*Your task*.
Your answer must consist only of the lines from the start of the entries through the line that holds "G04 #@! TO.C,R1*", copied exactly, with no pictures.
———
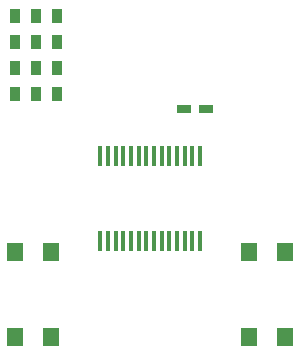
<source format=gbr>
G04 #@! TF.GenerationSoftware,KiCad,Pcbnew,(5.0.0)*
G04 #@! TF.CreationDate,2018-12-19T13:36:55-06:00*
G04 #@! TF.ProjectId,ESP-01_Flasher_Hardware,4553502D30315F466C61736865725F48,rev?*
G04 #@! TF.SameCoordinates,Original*
G04 #@! TF.FileFunction,Paste,Top*
G04 #@! TF.FilePolarity,Positive*
%FSLAX46Y46*%
G04 Gerber Fmt 4.6, Leading zero omitted, Abs format (unit mm)*
G04 Created by KiCad (PCBNEW (5.0.0)) date 12/19/18 13:36:55*
%MOMM*%
%LPD*%
G01*
G04 APERTURE LIST*
%ADD10R,0.900000X1.200000*%
%ADD11R,1.200000X0.750000*%
%ADD12R,1.400000X1.600000*%
%ADD13R,0.450000X1.750000*%
G04 APERTURE END LIST*
D10*
G04 #@! TO.C,D3*
X103886000Y-67310000D03*
X103886000Y-65110000D03*
G04 #@! TD*
D11*
G04 #@! TO.C,C1*
X118176000Y-68580000D03*
X120076000Y-68580000D03*
G04 #@! TD*
D10*
G04 #@! TO.C,D1*
X107442000Y-67310000D03*
X107442000Y-65110000D03*
G04 #@! TD*
G04 #@! TO.C,D2*
X105664000Y-65110000D03*
X105664000Y-67310000D03*
G04 #@! TD*
G04 #@! TO.C,R1*
X107442000Y-60706000D03*
X107442000Y-62906000D03*
G04 #@! TD*
G04 #@! TO.C,R2*
X105664000Y-62906000D03*
X105664000Y-60706000D03*
G04 #@! TD*
G04 #@! TO.C,R3*
X103886000Y-60706000D03*
X103886000Y-62906000D03*
G04 #@! TD*
D12*
G04 #@! TO.C,SW1*
X123722000Y-80728000D03*
X123722000Y-87928000D03*
X126722000Y-80728000D03*
X126722000Y-87928000D03*
G04 #@! TD*
G04 #@! TO.C,SW2*
X103910000Y-80728000D03*
X103910000Y-87928000D03*
X106910000Y-80728000D03*
X106910000Y-87928000D03*
G04 #@! TD*
D13*
G04 #@! TO.C,U2*
X111091000Y-79800000D03*
X111741000Y-79800000D03*
X112391000Y-79800000D03*
X113041000Y-79800000D03*
X113691000Y-79800000D03*
X114341000Y-79800000D03*
X114991000Y-79800000D03*
X115641000Y-79800000D03*
X116291000Y-79800000D03*
X116941000Y-79800000D03*
X117591000Y-79800000D03*
X118241000Y-79800000D03*
X118891000Y-79800000D03*
X119541000Y-79800000D03*
X119541000Y-72600000D03*
X118891000Y-72600000D03*
X118241000Y-72600000D03*
X117591000Y-72600000D03*
X116941000Y-72600000D03*
X116291000Y-72600000D03*
X115641000Y-72600000D03*
X114991000Y-72600000D03*
X114341000Y-72600000D03*
X113691000Y-72600000D03*
X113041000Y-72600000D03*
X112391000Y-72600000D03*
X111741000Y-72600000D03*
X111091000Y-72600000D03*
G04 #@! TD*
M02*

</source>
———
*Response to the exercise*.
<source format=gbr>
G04 #@! TF.GenerationSoftware,KiCad,Pcbnew,(5.0.0)*
G04 #@! TF.CreationDate,2018-12-19T13:36:55-06:00*
G04 #@! TF.ProjectId,ESP-01_Flasher_Hardware,4553502D30315F466C61736865725F48,rev?*
G04 #@! TF.SameCoordinates,Original*
G04 #@! TF.FileFunction,Paste,Top*
G04 #@! TF.FilePolarity,Positive*
%FSLAX46Y46*%
G04 Gerber Fmt 4.6, Leading zero omitted, Abs format (unit mm)*
G04 Created by KiCad (PCBNEW (5.0.0)) date 12/19/18 13:36:55*
%MOMM*%
%LPD*%
G01*
G04 APERTURE LIST*
%ADD10R,0.900000X1.200000*%
%ADD11R,1.200000X0.750000*%
%ADD12R,1.400000X1.600000*%
%ADD13R,0.450000X1.750000*%
G04 APERTURE END LIST*
D10*
G04 #@! TO.C,D3*
X103886000Y-67310000D03*
X103886000Y-65110000D03*
G04 #@! TD*
D11*
G04 #@! TO.C,C1*
X118176000Y-68580000D03*
X120076000Y-68580000D03*
G04 #@! TD*
D10*
G04 #@! TO.C,D1*
X107442000Y-67310000D03*
X107442000Y-65110000D03*
G04 #@! TD*
G04 #@! TO.C,D2*
X105664000Y-65110000D03*
X105664000Y-67310000D03*
G04 #@! TD*
G04 #@! TO.C,R1*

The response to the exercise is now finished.